The Hotspot Paradox: A Fragmented Responsibility-sharing
PhD candidate at Panteion University of Social and Political Sciences. The author’s PhD thesis is funded via a programme of State Scholarships Foundation (IKY) through the Action entitled ‘Strengthening Human Resources Research Potential via Doctorate Research’ by funds from the Operational Programme ‘Human Resources Development Program, Education and Lifelong Learning’ of the National Strategic Reference Framework (NSRF) 2014-2020 co-financed by the European Union (European Social Fund - ESF) and the Greek State. Also, the author is research assistant at the Hellenic Foundation for European and Foreign Policy (ELIAMEP)
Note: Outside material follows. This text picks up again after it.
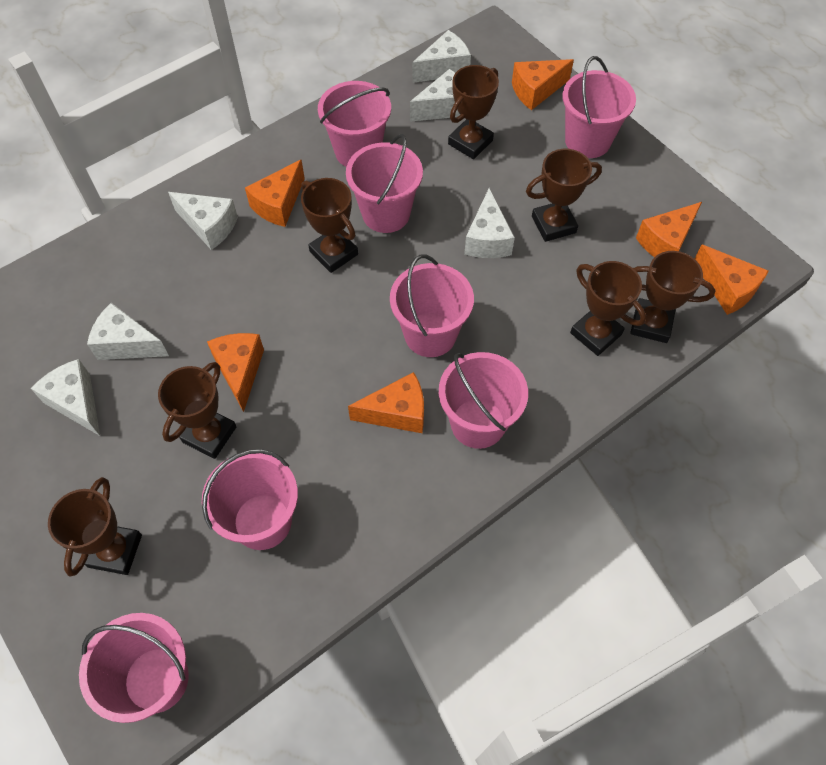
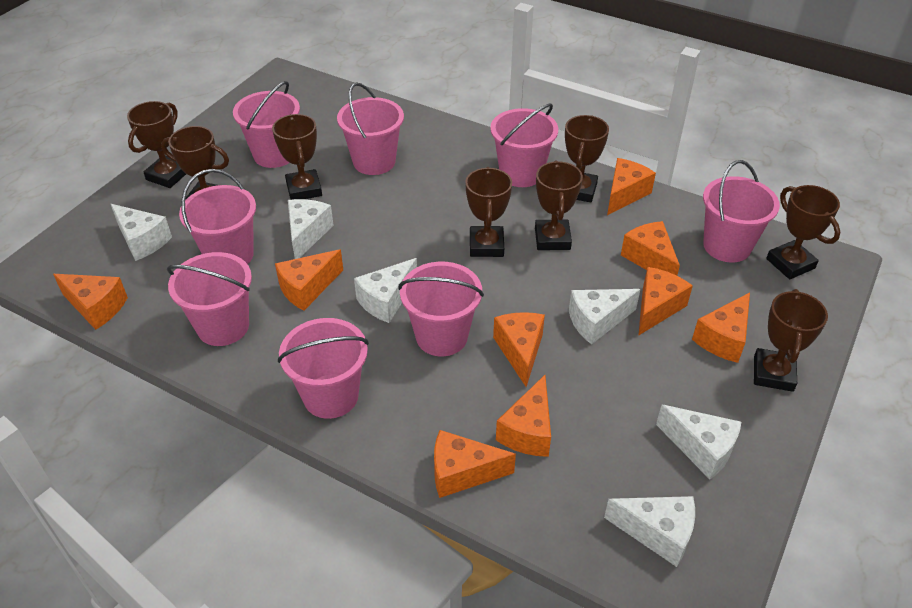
brown trophy: [48,477,142,577] [158,362,236,459] [301,178,358,273] [448,65,499,159] [526,149,602,242] [570,261,646,356] [630,251,715,343] = 7 -> [127,101,186,188] [161,126,229,200] [272,114,322,200] [465,167,512,257] [535,161,583,250] [565,115,609,202] [754,289,828,392] [766,185,840,279] = 8
orange cheese: [207,333,264,412] [245,160,305,227] [348,372,424,433] [512,59,574,110] [636,202,702,257] [695,245,768,315] = 6 -> [53,274,128,330] [275,249,343,311] [434,430,516,498] [493,312,545,387] [496,375,551,457] [607,158,656,215] [621,221,680,276] [638,267,693,336] [692,292,750,363] = 9
pink bucket: [79,613,189,723] [202,449,298,550] [318,81,391,167] [346,134,423,233] [390,254,474,357] [439,352,528,449] [562,56,636,158] = 7 -> [167,252,252,346] [179,169,256,264] [233,81,300,168] [278,318,369,419] [337,83,404,175] [399,262,484,356] [490,103,558,187] [703,160,780,262] = 8

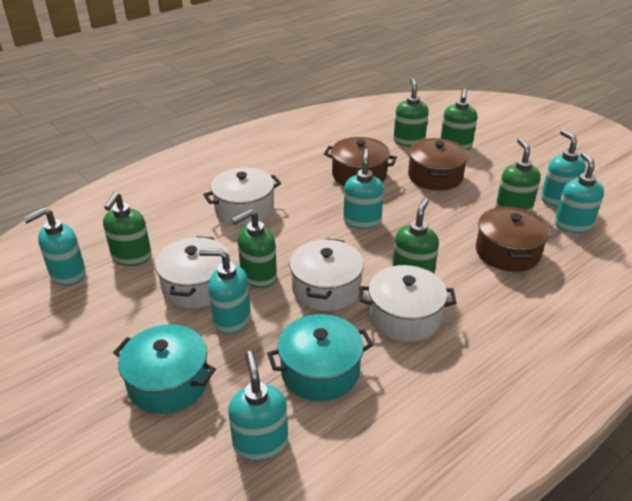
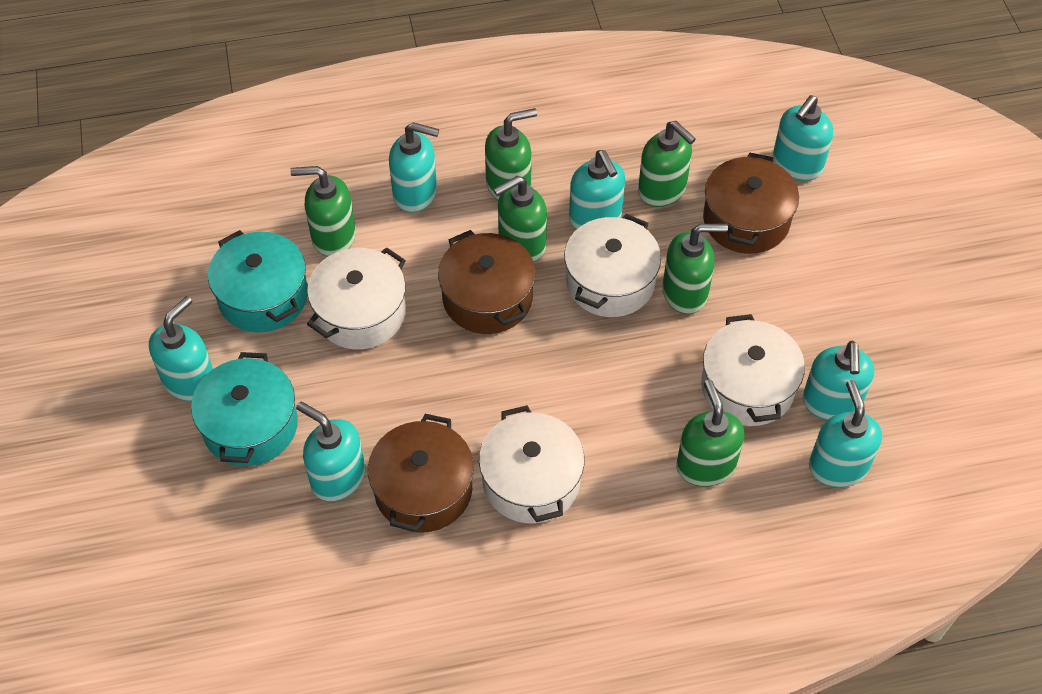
turquoise soap dispenser: [23,208,86,286] [199,249,251,334] [228,351,288,461] [343,149,384,229] [541,130,586,207] [555,152,604,233] = 6 -> [149,296,213,401] [296,401,365,502] [389,122,439,213] [569,150,625,229] [773,95,833,181] [803,341,874,420] [809,380,882,488] = 7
Is the EU becoming more united or more fragmented while implementing the hotspot approach? To answer this question this paper tries to analyse the hotspot model, which was introduced with the European Agenda on Migration as an immediate response to manage irregular migration and provide operational support to the frontline countries in a spirit of solidarity. After referring to the context within which it was created and the framework within which it functions, this paper explores its implementation in Italy and Greece. Drawing from these hotspot operations, various political, legal, organisational, ethical and practical considerations emerge that question not only the efficiency of this ad hoc measure but also its actual ability to strengthen EU solidarity. In this context, this paper argues that the hotspot approach as a policy measure provokes fragmentation and therefore disunity among the EU Member States, signalising a policy paradox.